• Text passage:
════════════════════

5. ENSURING SECURITY FOR ALL
- Observe security through the concept of human security, including the right to live in a healthy environment
- Empower and support women and women’s organisations to participate in security sector processes through the provision of security and logistical support, capacity building, mentoring and support to coalition-building, as necessary and develop and implement strategies to promote leadership of women within armed forces, police services, defence institutions and the judiciary
- Establish civilian and democratic control over the armed forces (army, security services and police). Only the National Assembly determines what the national interests of the country are, only it decides on the security situation in the country, and not the army and the police.
- Prevent the tendency to privatize the armed forces and security services, which is reflected in the uncontrolled proliferation of protection agencies and their efforts to abolish the state monopoly on the lawful use of force.
6. NO PEACE WITHOUT JUSTICE
- RWLSEE adopted “WPS and Justice” agenda to ensure justice serving to both goals: to build a just society and, to address post-war reparations and reconciliation with special focus on redressing and seeking international justice to women victims of rape during wars in Balkan, and for perpetrators to not go unpunished.
- We call for an inclusive and gender sensitive justice system at national, regional and international level. So far, we have male dominance in the judiciary, so the time has come to apply gender equality in the justice system.
- Access to justice is a basic human right enshrined in many international instruments. However, it must be implemented at the state level, guaranteeing access to justice for every individual/ women and protection from any violence and injury.
- Implement court decisions (International Court of Justice, European Court of Human Rights and the Constitutional Court of BIH)
- Promote women mediation in justice to improve women’s access to justice
7. TRANSITIONAL JUSTICE FOR PEACE AND RECONCILIATION
- Establish international justice for women victims of war rape during the wars in the Western Balkans, namely in Bosnia and Herzegovina, Kosovo and Croatia, paves the way to peace and reconciliation. This tragic issue cannot be kept hidden anymore and perpetrators cannot go unpunished.
- National Governments should assume a leading role in taking measures to provide justice to the many victims of war in their countries.
- National Governments should ensure that crimes of sexual violence committed during the conflict are thoroughly investigated and prosecuted with adequate provisions for the support and protection of witnesses before, during and after proceedings.
- Ensure that national laws on war victim applies equally to women victims of sexual Violence in wars. Although their status is recognized, they must enjoy the same benefits as other war victims.
- Compensation to the families of war victims should not delay.
- Implement the process of reconciliation with the past of wars and tragedies of genocidal level in Balkans (1990-1999); there cannot be peace without justice; consider apology for genocide as a means of reconciliation.
- Support reconciliation processes through expanding dialogue among women from art, culture, academia, media and other relevant sectors that allows at looking on peacebuilding in a different light.
8. SUPPORTING ECONOMIC EMPOWERMENT OF WOMEN
- Create economy that will aim at human well-being, not just increasing GDP
- Foster women’s economic empowerment: strengthen women’s economic decision-making power and develop a more supportive environment to ensure greater employment opportunities for women
- Support women economic initiatives at urban and rural areas.

════════════════════

• Supplied records:
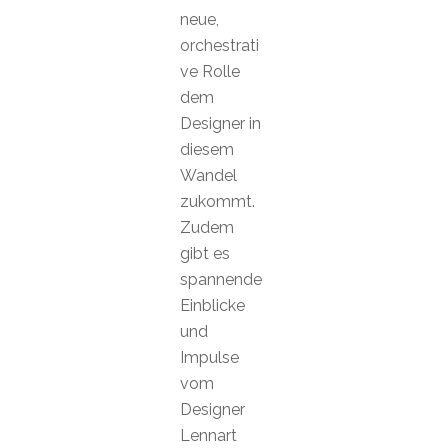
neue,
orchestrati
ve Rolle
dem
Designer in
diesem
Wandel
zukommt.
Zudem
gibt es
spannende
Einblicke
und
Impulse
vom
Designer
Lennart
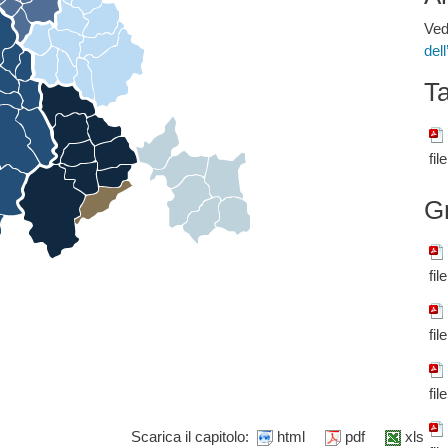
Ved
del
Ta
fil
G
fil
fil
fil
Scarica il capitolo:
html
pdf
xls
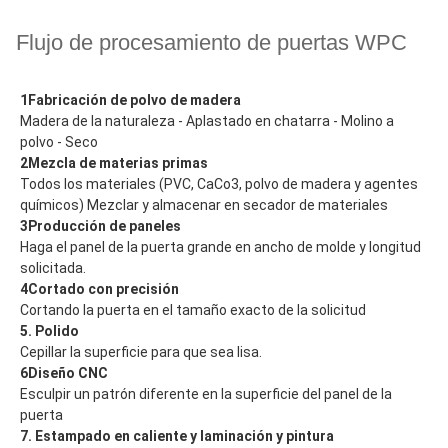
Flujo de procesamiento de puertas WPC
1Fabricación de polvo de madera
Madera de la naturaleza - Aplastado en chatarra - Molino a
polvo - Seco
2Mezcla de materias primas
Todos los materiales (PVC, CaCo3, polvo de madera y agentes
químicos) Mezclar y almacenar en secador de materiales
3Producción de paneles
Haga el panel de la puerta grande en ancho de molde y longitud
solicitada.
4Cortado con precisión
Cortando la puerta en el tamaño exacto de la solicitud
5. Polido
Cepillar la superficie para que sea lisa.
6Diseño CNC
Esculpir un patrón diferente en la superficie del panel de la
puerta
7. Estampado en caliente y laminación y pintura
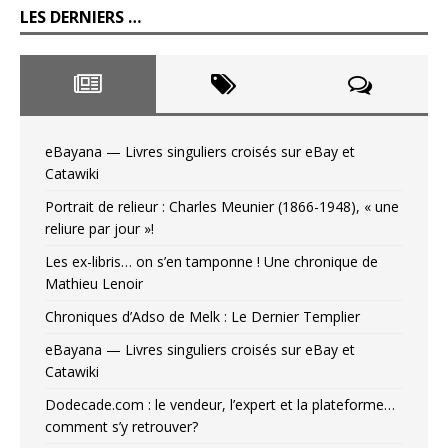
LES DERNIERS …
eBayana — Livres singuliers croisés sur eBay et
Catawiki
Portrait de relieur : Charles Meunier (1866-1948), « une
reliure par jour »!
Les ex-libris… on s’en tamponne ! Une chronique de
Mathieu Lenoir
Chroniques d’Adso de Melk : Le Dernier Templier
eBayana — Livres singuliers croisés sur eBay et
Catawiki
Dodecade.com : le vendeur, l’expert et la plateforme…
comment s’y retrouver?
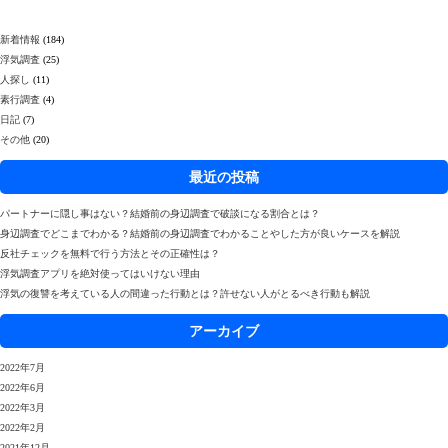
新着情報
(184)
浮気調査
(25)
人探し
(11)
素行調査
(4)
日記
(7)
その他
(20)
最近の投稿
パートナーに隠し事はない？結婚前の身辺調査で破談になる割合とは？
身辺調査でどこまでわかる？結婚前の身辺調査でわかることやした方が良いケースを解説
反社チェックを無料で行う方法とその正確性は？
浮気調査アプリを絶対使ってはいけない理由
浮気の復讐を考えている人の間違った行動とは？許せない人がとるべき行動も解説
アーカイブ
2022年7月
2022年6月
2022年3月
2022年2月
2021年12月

════════════════════

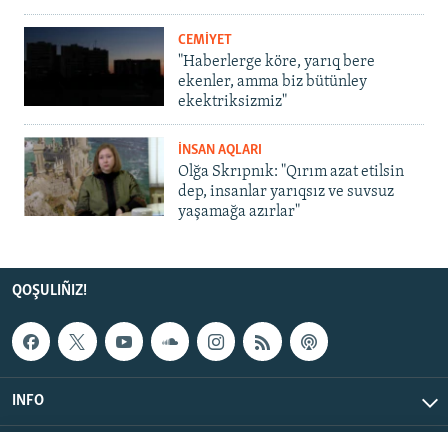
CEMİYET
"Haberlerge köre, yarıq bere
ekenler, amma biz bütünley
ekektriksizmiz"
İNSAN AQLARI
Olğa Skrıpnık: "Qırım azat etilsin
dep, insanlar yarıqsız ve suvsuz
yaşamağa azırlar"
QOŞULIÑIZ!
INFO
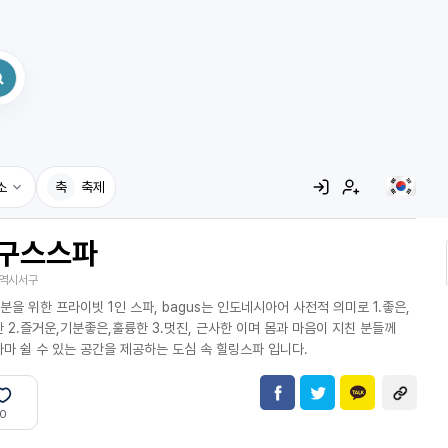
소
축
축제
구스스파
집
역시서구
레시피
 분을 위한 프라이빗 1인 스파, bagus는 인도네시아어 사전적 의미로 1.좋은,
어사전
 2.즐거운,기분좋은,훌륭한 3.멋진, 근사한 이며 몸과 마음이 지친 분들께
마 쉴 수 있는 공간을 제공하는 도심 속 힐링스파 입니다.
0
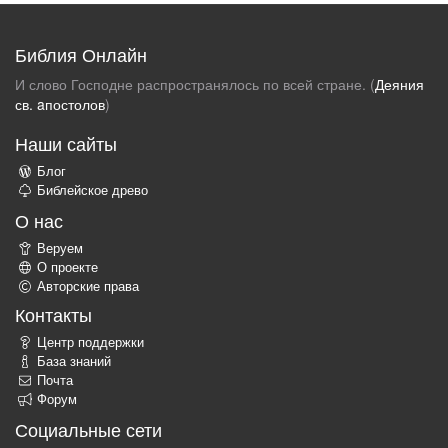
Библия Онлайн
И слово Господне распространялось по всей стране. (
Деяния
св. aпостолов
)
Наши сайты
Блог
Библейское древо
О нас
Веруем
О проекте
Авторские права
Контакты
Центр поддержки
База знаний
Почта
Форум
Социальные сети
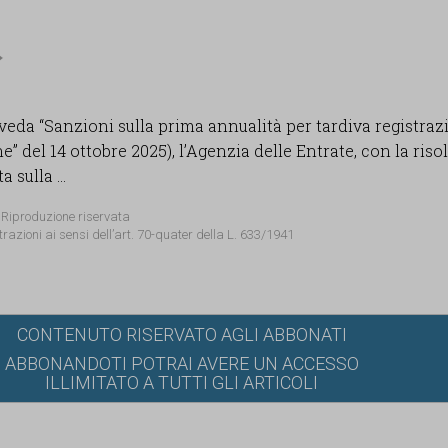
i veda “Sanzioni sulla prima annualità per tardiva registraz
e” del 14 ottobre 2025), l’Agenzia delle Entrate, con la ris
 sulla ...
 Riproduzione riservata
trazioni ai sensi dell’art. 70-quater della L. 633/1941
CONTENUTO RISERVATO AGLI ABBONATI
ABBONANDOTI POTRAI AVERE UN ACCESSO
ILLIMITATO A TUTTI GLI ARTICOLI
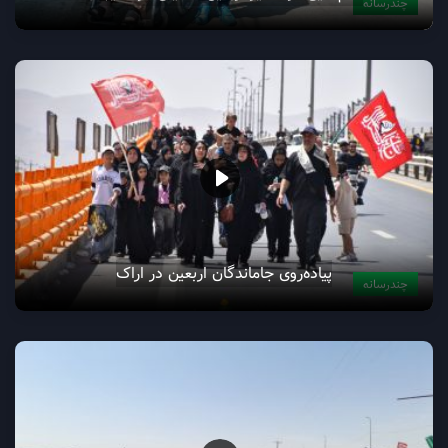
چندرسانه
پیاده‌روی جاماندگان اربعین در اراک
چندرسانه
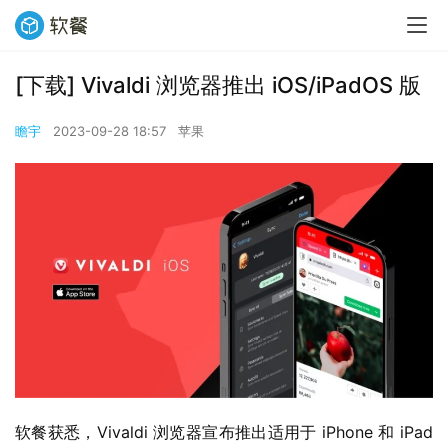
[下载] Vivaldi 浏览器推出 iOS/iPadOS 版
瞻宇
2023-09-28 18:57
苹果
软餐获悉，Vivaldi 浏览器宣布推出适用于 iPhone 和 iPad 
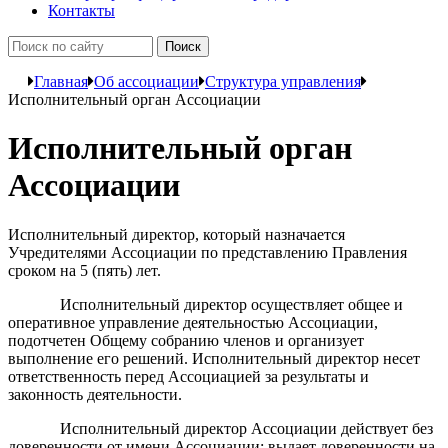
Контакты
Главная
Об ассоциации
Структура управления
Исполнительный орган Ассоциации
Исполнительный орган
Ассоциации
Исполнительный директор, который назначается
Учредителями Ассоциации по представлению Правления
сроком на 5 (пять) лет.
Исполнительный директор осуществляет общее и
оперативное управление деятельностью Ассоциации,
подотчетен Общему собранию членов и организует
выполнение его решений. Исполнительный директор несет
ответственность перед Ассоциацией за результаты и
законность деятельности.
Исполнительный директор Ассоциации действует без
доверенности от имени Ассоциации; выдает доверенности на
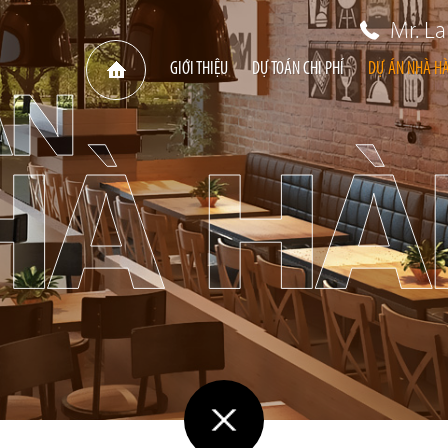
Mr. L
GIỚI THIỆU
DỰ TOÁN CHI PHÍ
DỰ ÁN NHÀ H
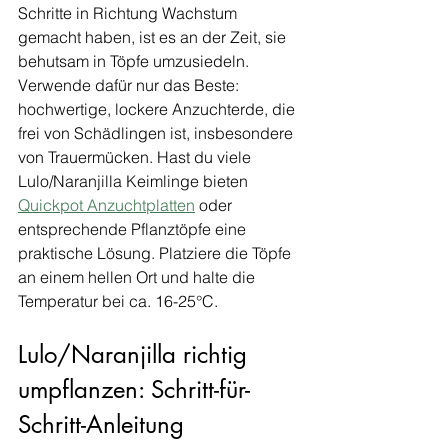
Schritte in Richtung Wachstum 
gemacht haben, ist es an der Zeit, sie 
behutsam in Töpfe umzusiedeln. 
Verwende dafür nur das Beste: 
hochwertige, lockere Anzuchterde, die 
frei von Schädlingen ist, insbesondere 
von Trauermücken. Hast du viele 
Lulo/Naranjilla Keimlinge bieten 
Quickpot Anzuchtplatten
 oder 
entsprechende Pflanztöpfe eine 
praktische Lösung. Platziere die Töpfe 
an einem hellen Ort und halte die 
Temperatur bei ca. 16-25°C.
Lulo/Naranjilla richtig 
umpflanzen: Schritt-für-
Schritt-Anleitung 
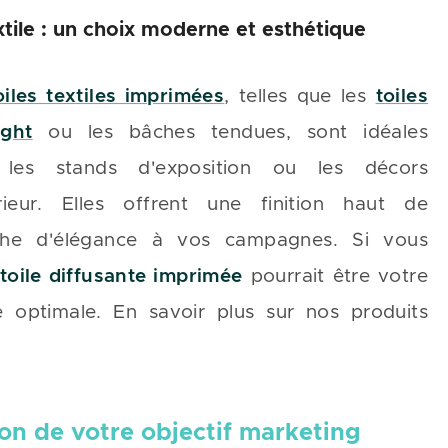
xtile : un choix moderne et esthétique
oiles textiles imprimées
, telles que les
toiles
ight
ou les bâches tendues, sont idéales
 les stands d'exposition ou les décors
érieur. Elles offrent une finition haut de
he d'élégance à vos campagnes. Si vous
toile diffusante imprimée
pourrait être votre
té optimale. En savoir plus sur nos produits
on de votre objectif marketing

════════════════════

• Questions:
• A. According to the policy text, which body alone determines the national interests of the country?
• B. Set down the part of the policy text starting with "- Promote women" and going on through "and after proceedings.".
The records have no connection to the policy text.

• Answers to the exercises:
• A. The National Assembly.

• B.
- Promote women mediation in justice to improve women’s access to justice
7. TRANSITIONAL JUSTICE FOR PEACE AND RECONCILIATION
- Establish international justice for women victims of war rape during the wars in the Western Balkans, namely in Bosnia and Herzegovina, Kosovo and Croatia, paves the way to peace and reconciliation. This tragic issue cannot be kept hidden anymore and perpetrators cannot go unpunished.
- National Governments should assume a leading role in taking measures to provide justice to the many victims of war in their countries.
- National Governments should ensure that crimes of sexual violence committed during the conflict are thoroughly investigated and prosecuted with adequate provisions for the support and protection of witnesses before, during and after proceedings.